Peter Sham is a veteran regional actor, writer, director and educator. In addition to Lend Me A Tenor The Musical, he is the author of the musicals Toyland, It’s a Dog’s Life and Waxworks, and the plays Shakespeare’s Moby Dick, a classical adaptation of Melville’s novel, Killer Kane (with William Peter Blatty, The Exorcist), and A Christmas Carol: On The Air (also with Brad Carroll). As an actor, his work has been seen at such places as the Asolo Theatre, Milwaukee Rep, Studio Arena Theatre, Eastside Playhouse, Perry Street Theatre, The Neil Simon Festival and Tony Award-winning Utah Shakespeare Festival, where he’s been a principal member for twelve seasons. Peter holds an MFA in Acting from the University of Delaware’s Professional Theatre Training Program.
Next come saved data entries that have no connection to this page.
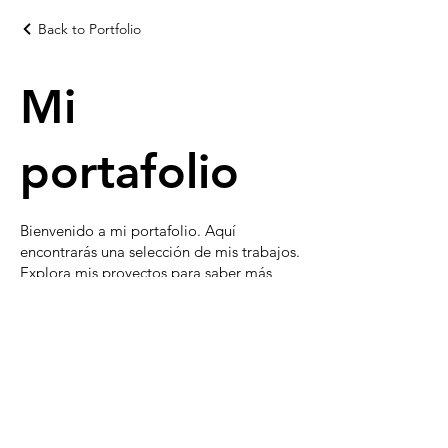
Back to Portfolio
Mi
portafolio
Bienvenido a mi portafolio. Aquí
encontrarás una selección de mis trabajos.
Explora mis proyectos para saber más
sobre lo que hago.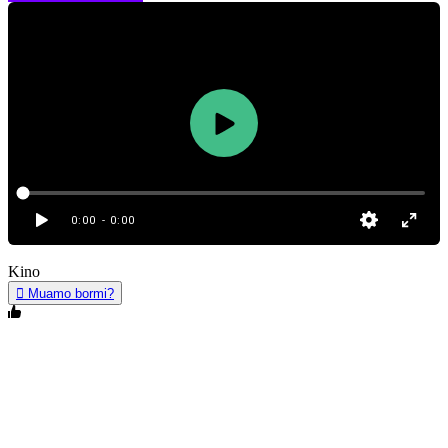
0:00
- 0:00
Kino
Muamo bormi?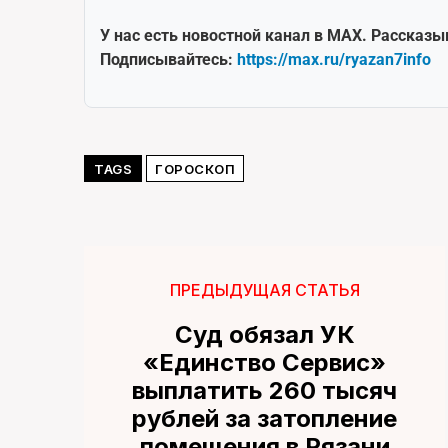
У нас есть новостной канал в MAX. Рассказы
Подписывайтесь:
https://max.ru/ryazan7info
TAGS
ГОРОСКОП
ПРЕДЫДУЩАЯ СТАТЬЯ
Суд обязал УК
«Единство Сервис»
выплатить 260 тысяч
рублей за затопление
помещения в Рязани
He is head of acting & directing at Southern Utah University, and the 2013 recipient of the Kennedy Center ACTF’s Excellence in Education Award.
Brad Carroll is a recognized regional theatre director, music director and composer whose work has taken him all over the world. In addition to Lend Me A Tenor The Musical, he is the co-creator of the new musical, Christmas Is Here Again, based on the animated feature by Robert Zappia. Other produced works include A Christmas Carol: On The Air (also with Peter Sham) for the Utah Shakespeare Festival; Amelia Lost (librettist) with composer, Larry Delinger; Cio Cio San, a new opera-theatre piece (composer/arranger); Christmas Is…A Musical Memory and Robin Hood. Musical scores composed for dramatic productions - Cyrano De Bergerac, King Lear, As You Like It, Measure For Measure, Death Of A Salesman and To Kill A Mockingbird. He is also a writer, director and musical arranger for Walt Disney Entertainment’s, TokyoDisneySea and is currently Resident Artist/Artistic Associate for PCPA - Pacific Conservatory Theatre in Santa Maria, CA.